In Portugal, there is another category that I would like to mention – IGP wines (Indicação Geográfica Protegida), which is an intermediate class between VR and DOC wines. IGP wines are very similar to DOC wines in almost every aspect, although their regulations are less strict, both in terms of grape varieties used and production and verification processes.

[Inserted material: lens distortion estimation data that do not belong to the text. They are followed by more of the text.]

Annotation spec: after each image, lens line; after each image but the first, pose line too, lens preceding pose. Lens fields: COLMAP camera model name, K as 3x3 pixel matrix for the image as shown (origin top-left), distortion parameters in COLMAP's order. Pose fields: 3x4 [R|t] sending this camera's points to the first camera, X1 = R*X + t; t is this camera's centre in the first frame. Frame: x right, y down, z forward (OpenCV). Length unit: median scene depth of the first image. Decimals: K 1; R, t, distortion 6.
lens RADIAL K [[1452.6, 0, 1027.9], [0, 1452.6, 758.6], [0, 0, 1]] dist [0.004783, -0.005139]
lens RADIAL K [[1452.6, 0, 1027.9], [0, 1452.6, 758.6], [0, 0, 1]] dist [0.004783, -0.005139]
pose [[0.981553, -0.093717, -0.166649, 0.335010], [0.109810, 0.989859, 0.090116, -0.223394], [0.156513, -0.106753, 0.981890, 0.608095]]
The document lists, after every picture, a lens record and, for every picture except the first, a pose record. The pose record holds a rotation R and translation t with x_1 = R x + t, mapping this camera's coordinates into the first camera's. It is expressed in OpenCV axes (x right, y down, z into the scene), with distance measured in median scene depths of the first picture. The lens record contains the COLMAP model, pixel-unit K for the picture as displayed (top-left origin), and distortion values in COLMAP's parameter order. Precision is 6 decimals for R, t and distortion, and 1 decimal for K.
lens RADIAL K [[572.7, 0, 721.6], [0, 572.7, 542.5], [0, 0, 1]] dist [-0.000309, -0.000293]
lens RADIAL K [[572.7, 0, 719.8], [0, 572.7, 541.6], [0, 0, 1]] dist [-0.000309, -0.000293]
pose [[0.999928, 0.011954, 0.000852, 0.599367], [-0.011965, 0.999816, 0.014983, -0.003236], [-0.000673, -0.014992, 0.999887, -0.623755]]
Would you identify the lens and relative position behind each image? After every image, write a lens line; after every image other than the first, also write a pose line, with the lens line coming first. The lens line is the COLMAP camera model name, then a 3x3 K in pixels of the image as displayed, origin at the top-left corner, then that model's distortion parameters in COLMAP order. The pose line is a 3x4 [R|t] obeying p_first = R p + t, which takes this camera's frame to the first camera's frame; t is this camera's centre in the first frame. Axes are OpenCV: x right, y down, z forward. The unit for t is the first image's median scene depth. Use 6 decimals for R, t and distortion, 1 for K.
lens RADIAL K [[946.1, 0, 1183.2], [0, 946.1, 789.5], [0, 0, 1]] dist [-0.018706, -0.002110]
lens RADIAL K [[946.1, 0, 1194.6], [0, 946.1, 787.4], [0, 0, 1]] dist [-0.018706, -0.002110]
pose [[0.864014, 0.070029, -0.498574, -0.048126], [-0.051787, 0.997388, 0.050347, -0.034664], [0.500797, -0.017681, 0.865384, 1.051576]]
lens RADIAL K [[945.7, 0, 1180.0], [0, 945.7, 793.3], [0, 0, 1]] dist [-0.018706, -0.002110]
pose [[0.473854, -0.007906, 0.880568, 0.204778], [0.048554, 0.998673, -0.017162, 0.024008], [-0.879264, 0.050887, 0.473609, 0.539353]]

In Germany, there is also a superior category called “Prädikatswein,” based on the level of grape ripeness at harvest. Here we find six subtypes, which I will list in increasing order of sweetness: Kabinett, Spätlese, Auslese, Beerenauslese, Eiswein, Trockenbeerenauslese. I would like to emphasize that both wines classified as Beerenauslese and Trockenbeerenauslese are made from grapes affected by noble rot (grapes infected with the fungus Botrytis cinerea). Additionally, it is important to highlight the category of Eiswein, which, as the name suggests, is the result of grapes harvested at sub-zero temperatures (-7°C – frozen grapes).
Conformity or not?
In summary, although there is an effort to align the wine classification in the European Union, specificities persist (which, in my opinion, is appropriate) in national classifications. This allows the preservation of traditional culture and knowledge, protecting the identity of the wine, producer, region, and country.